Dataset records:
____

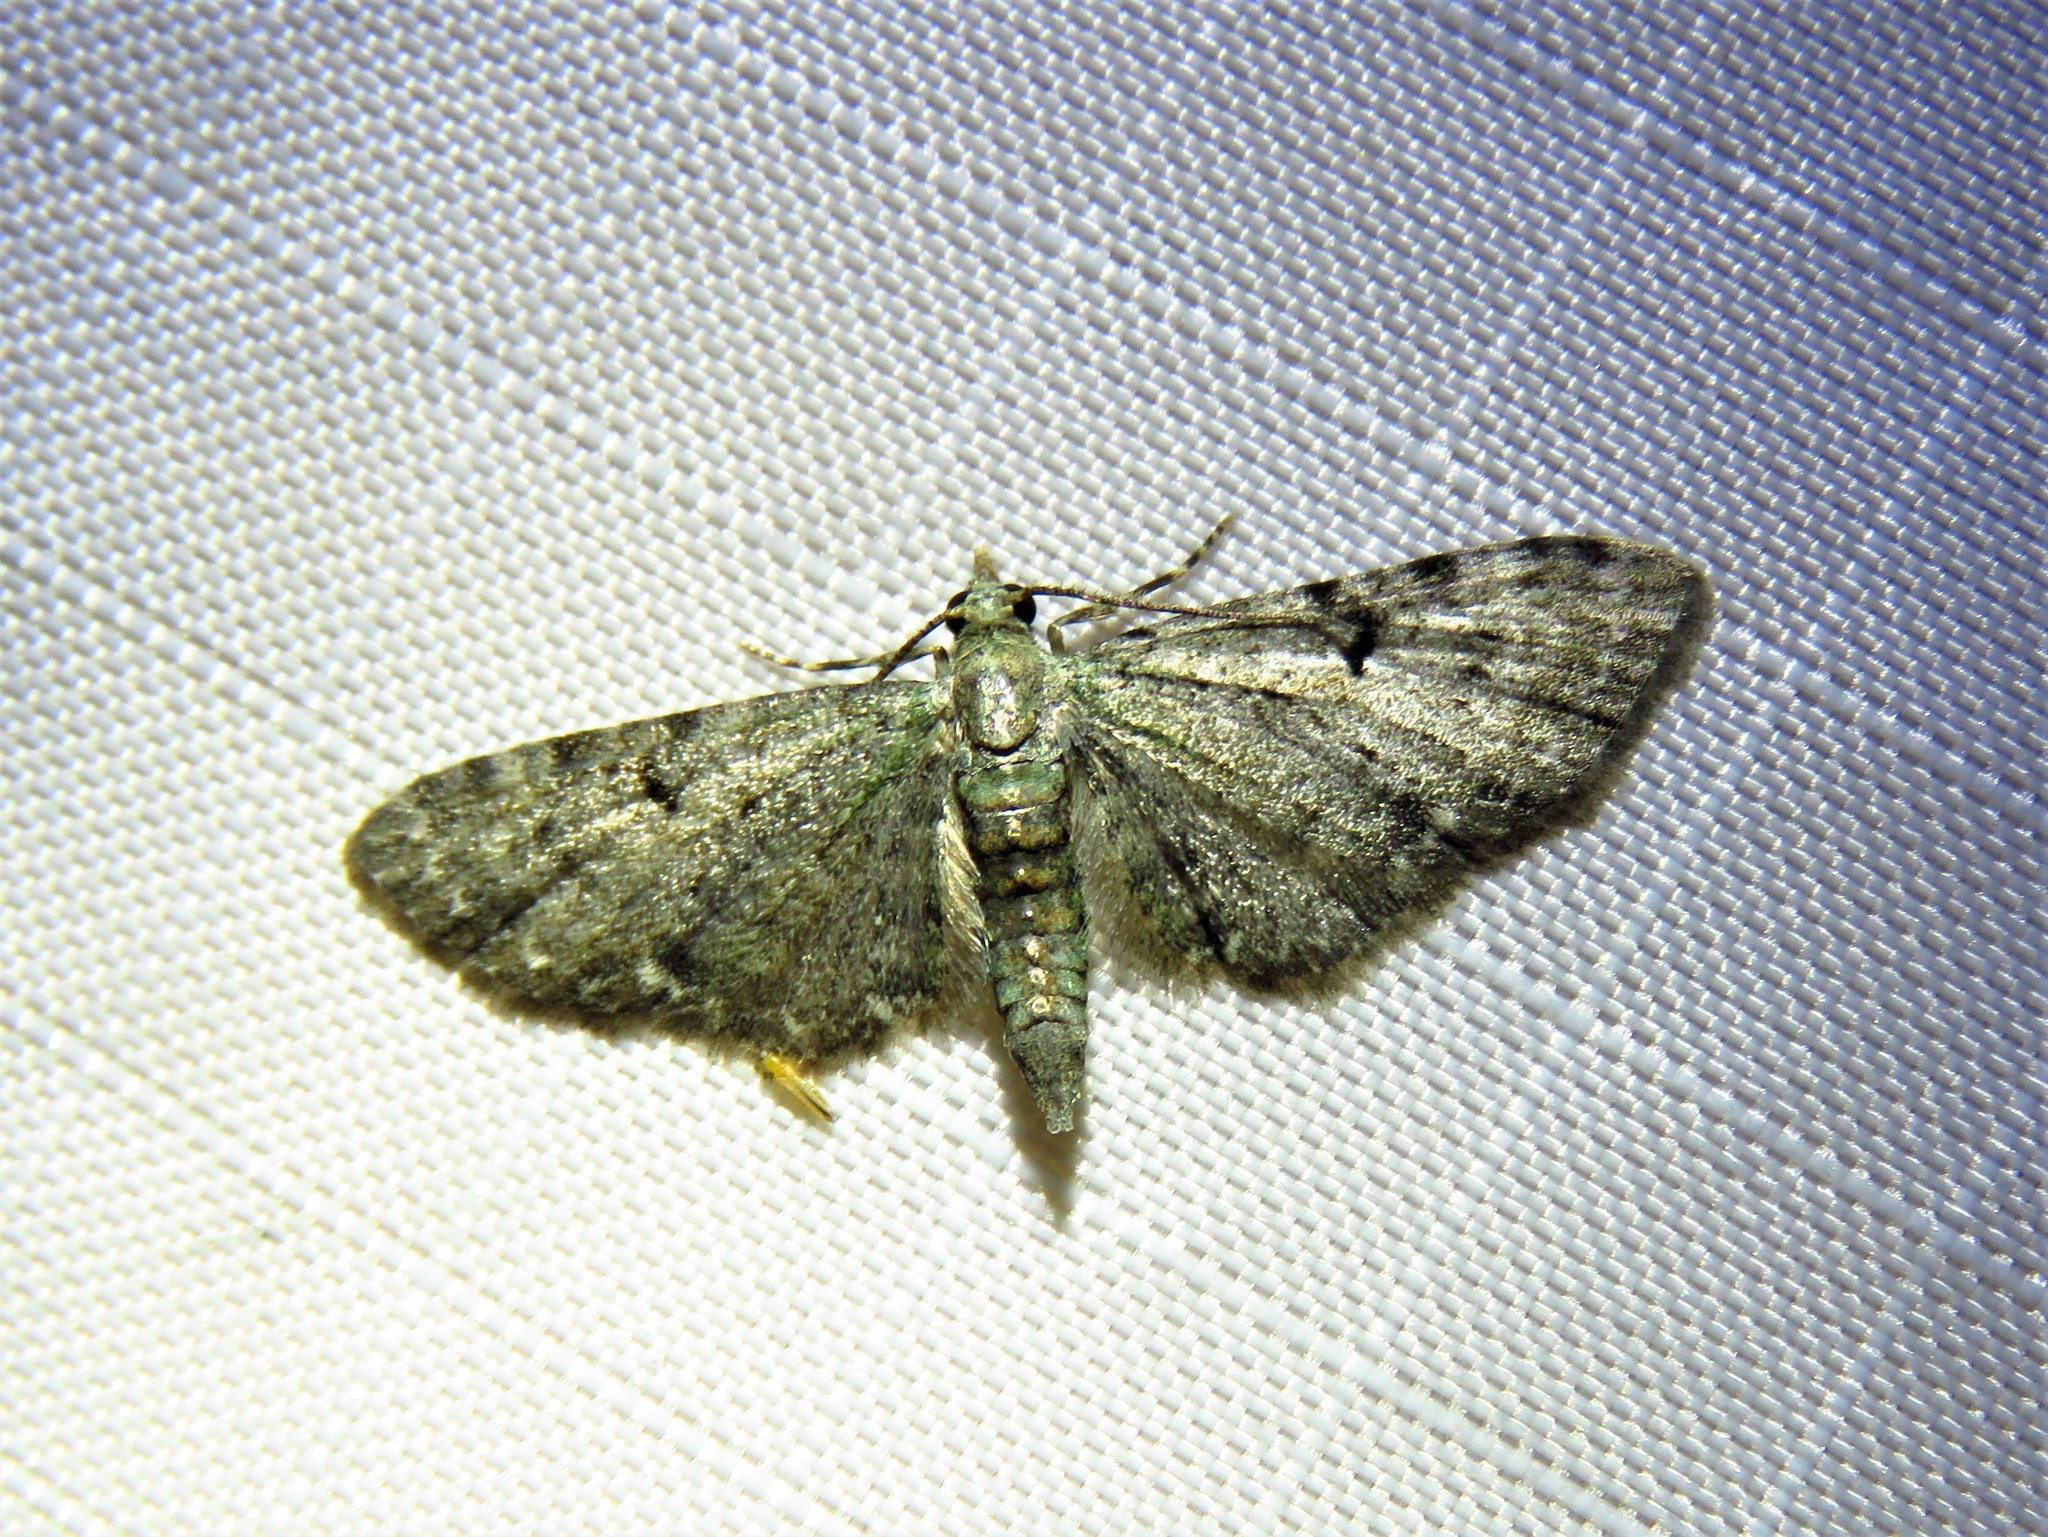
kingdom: Animalia
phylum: Arthropoda
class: Insecta
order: Lepidoptera
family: Geometridae
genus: Eupithecia
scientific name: Eupithecia miserulata
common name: Common eupithecia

____

*What is required*
Reproduce every line of the data above, from kingdom through common name, without the pictures.

*Final result*
kingdom: Animalia
phylum: Arthropoda
class: Insecta
order: Lepidoptera
family: Geometridae
genus: Eupithecia
scientific name: Eupithecia miserulata
common name: Common eupithecia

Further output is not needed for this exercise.